In a recent panel on the initiative, Stephen Crampton of Liberty Counsel, a Florida-based nonprofit that opposes abortion, defended the initiative.

"There is a moment when the chromosomes from a woman and the chromosomes from a man unite and form a unique, new individual," Crampton said. "The question, then, is simple: Is it fully human -- is he or she fully human? And is he or she alive? The answer to both of those questions is emphatically yes. As a society, it becomes incumbent upon us to take steps to recognize that fact and then to implement laws to protect it."

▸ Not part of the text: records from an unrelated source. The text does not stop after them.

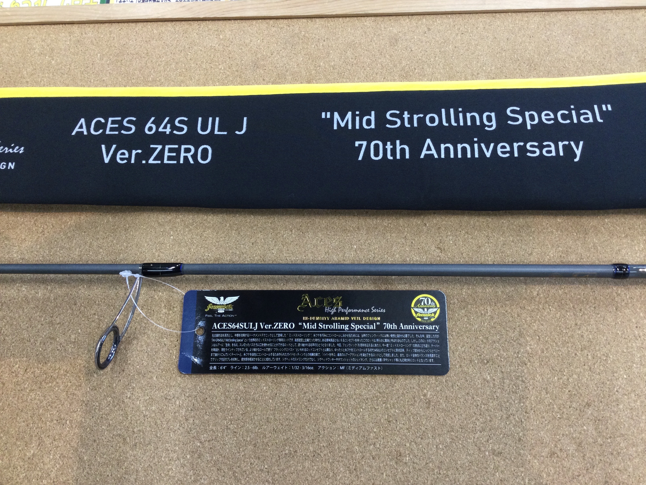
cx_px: 323
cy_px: 242
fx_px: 579
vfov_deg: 45.4
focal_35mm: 31
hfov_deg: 58.4
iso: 64
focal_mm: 3.3
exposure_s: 1/30
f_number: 2.4
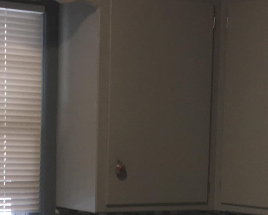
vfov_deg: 12.3
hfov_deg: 15.8
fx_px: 967
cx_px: 144
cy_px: 279
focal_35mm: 122
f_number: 2.2
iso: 32
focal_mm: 4.15
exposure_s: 1/30
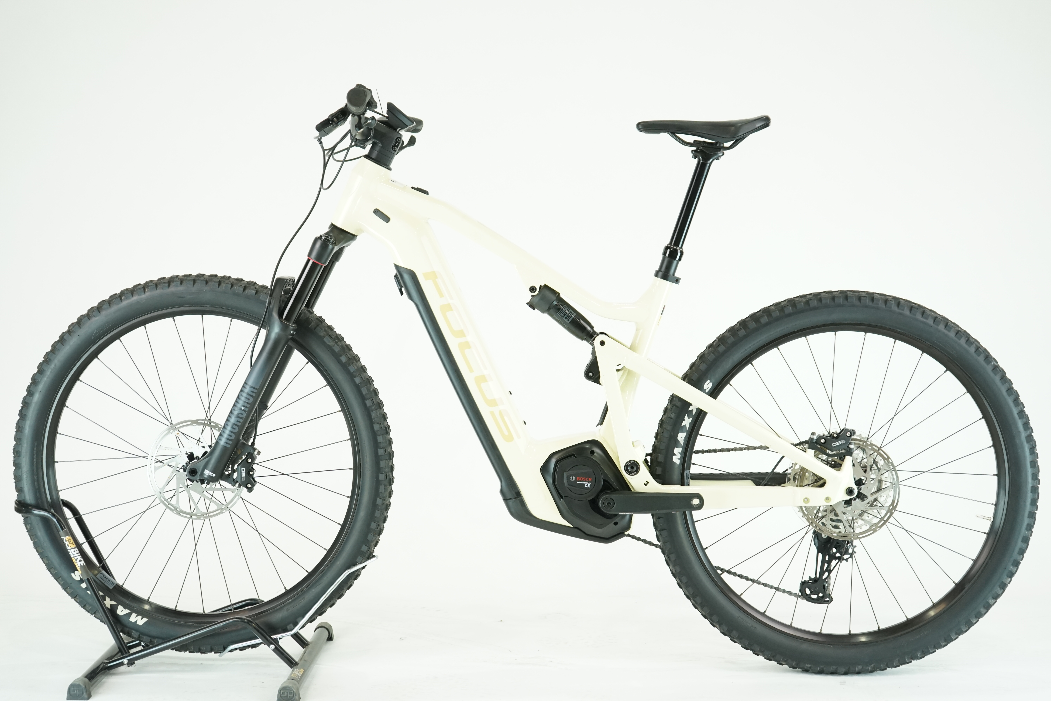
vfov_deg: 27.0
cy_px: 350
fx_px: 1460
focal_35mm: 50
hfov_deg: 39.6
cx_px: 526
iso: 1600
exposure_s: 1/200
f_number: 5
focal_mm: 50
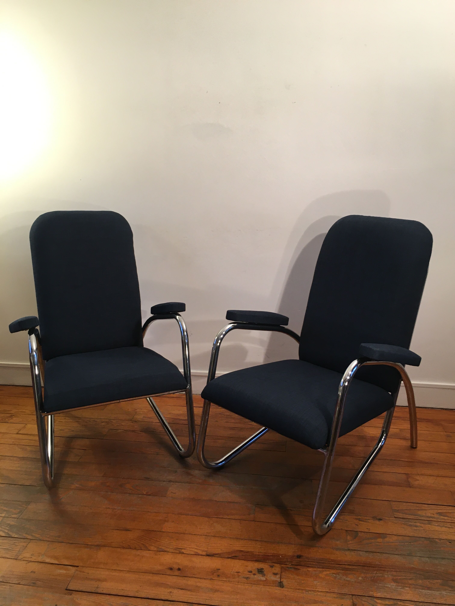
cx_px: 228
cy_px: 303
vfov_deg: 61.7
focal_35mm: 29
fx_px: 508
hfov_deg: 48.2
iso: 50
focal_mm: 4.15
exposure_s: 1/33
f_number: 2.2
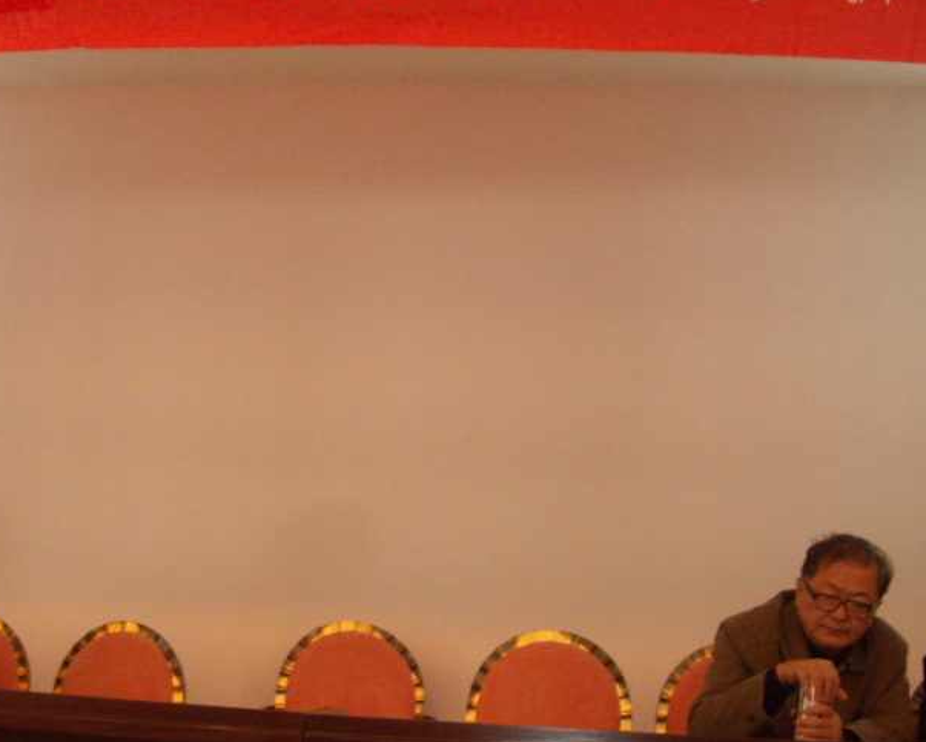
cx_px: 275
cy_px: 381
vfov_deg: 26.3
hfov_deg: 32.1
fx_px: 1590
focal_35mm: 58
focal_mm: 5.7
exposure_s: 1/30
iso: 400
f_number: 2.8
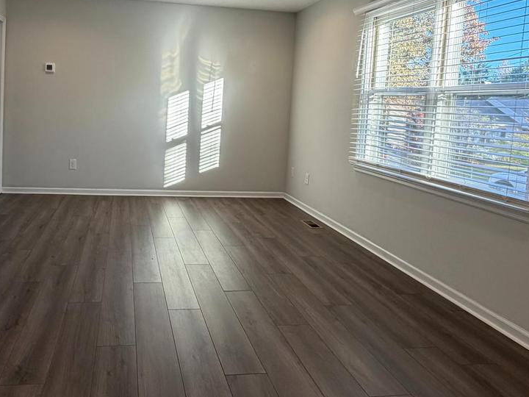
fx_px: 428
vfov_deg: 48.8
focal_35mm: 28
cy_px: 128
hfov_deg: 62.2
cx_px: 185
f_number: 2.2
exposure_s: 1/120
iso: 125
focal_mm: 2.22
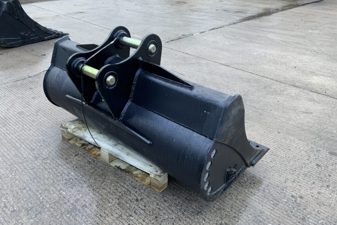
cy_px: 105
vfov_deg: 42.3
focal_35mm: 31
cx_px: 172
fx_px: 290
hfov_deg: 60.3
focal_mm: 3
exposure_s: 1/122
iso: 40
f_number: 1.8
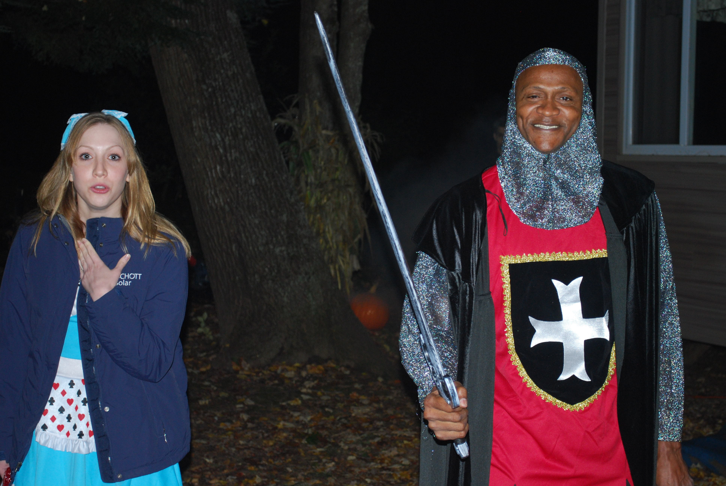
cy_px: 243
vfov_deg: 20.2
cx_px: 363
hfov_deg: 29.8
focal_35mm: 68
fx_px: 1363
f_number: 5.3
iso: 500
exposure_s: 1/60
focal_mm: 45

In Washington, Republican leaders of the House have put anti-abortion initiatives at the top of the agenda, but the recent push to pass anti-abortion rules at the state level has been arguably more significant. Anti-abortion advocates are hoping to prompt the Supreme Court to review Roe v. Wade by passing laws in the states that test the limits of the landmark case.

Barbour suggested today the "personhood" initiative may not be the best way to do that.

"Strategically, there's some national organizations that think this may mess up trying to get more pro-life policies adopted nationally," Barbour said on MSNBC. "The proponents seem to think this is a way to the Supreme Court. The opponents who are pro-life think this isn't a good way to go to the Supreme Court -- it may not help, it may hurt."